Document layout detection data
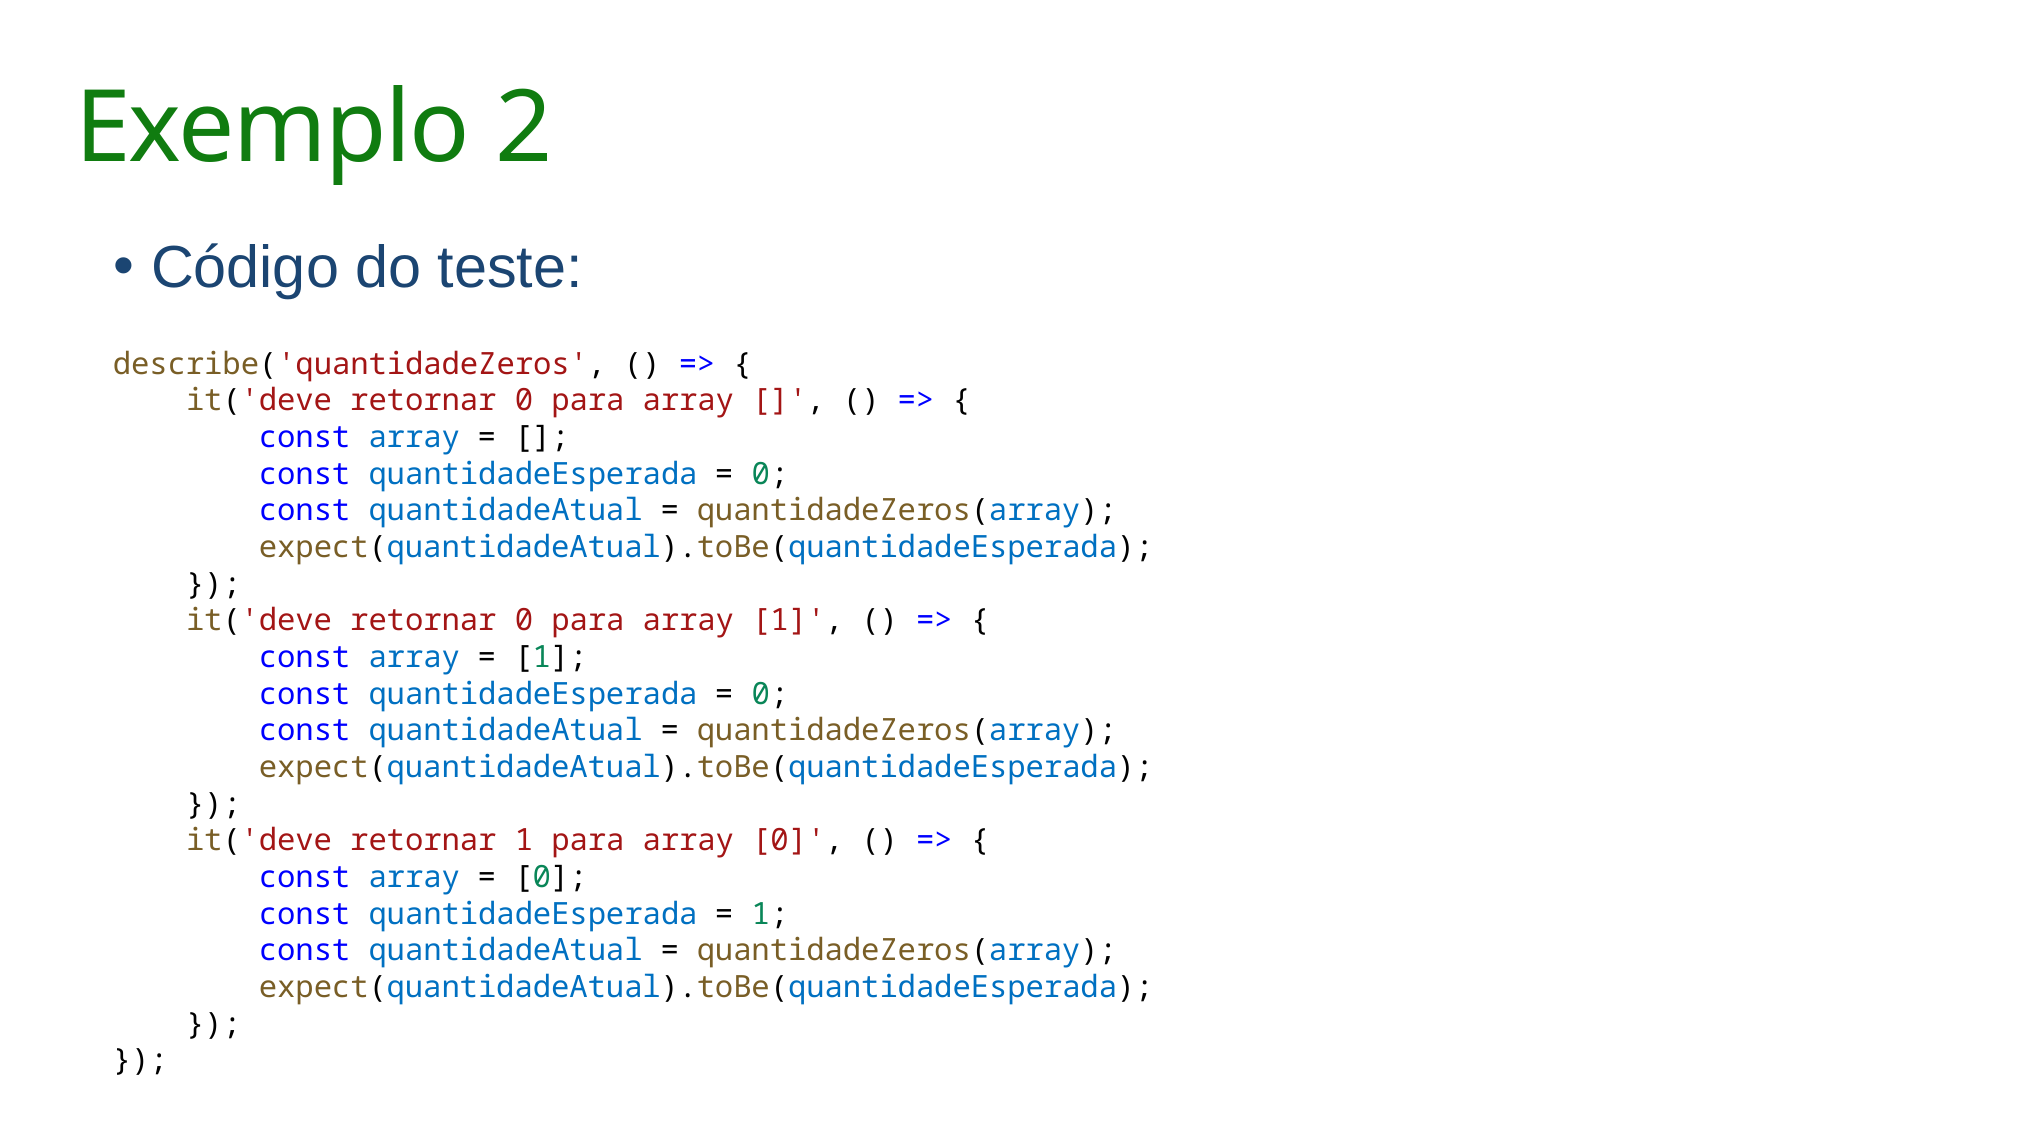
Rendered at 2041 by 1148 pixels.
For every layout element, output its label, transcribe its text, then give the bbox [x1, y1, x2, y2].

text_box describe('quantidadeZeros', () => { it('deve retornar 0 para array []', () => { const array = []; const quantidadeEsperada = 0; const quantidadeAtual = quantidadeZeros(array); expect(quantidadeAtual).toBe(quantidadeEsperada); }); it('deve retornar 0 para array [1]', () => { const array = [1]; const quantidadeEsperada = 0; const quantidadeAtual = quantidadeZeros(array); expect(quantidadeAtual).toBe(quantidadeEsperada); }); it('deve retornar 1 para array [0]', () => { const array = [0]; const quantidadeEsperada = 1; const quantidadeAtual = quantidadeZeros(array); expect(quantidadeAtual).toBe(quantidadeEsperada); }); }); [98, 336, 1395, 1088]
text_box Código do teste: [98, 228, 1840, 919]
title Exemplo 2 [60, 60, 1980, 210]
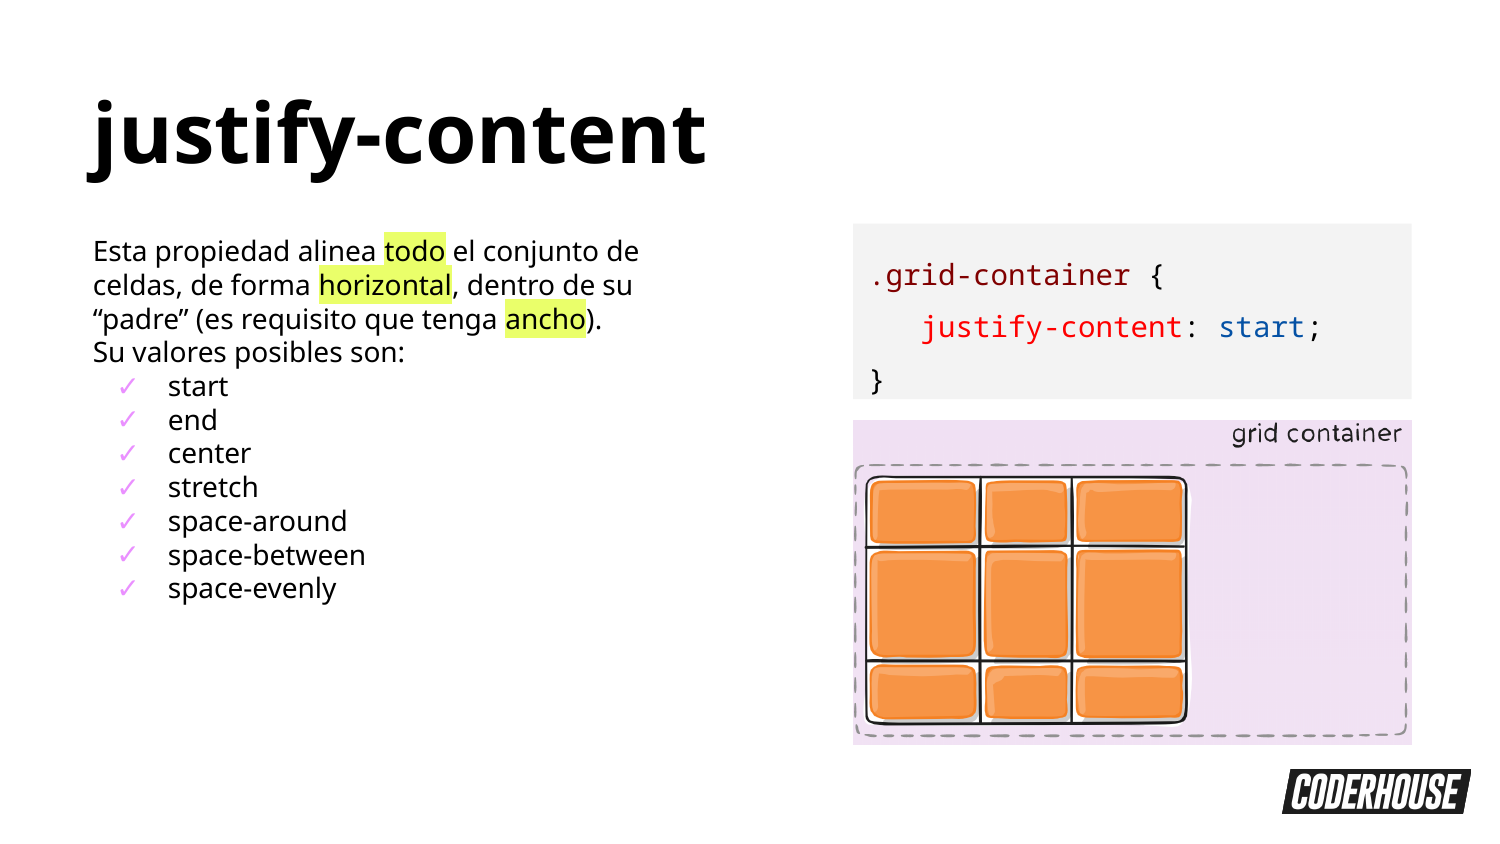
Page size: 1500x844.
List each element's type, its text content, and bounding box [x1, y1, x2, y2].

■ **Exercise objective**
Output all of the records word for word, and keep the pictures out of the copy.

■ **Reply**
Rendered at 2041 by 1148 pixels.
For every layout element, output its label, transcribe its text, then give the bbox [x1, y1, x2, y2].

text_box describe('quantidadeZeros', () => { it('deve retornar 0 para array []', () => { const array = []; const quantidadeEsperada = 0; const quantidadeAtual = quantidadeZeros(array); expect(quantidadeAtual).toBe(quantidadeEsperada); }); it('deve retornar 0 para array [1]', () => { const array = [1]; const quantidadeEsperada = 0; const quantidadeAtual = quantidadeZeros(array); expect(quantidadeAtual).toBe(quantidadeEsperada); }); it('deve retornar 1 para array [0]', () => { const array = [0]; const quantidadeEsperada = 1; const quantidadeAtual = quantidadeZeros(array); expect(quantidadeAtual).toBe(quantidadeEsperada); }); }); [98, 336, 1395, 1088]
text_box Código do teste: [98, 228, 1840, 919]
title Exemplo 2 [60, 60, 1980, 210]
Page size: 1500x844.
List each element's type, its text content, and bounding box [x1, y1, x2, y2].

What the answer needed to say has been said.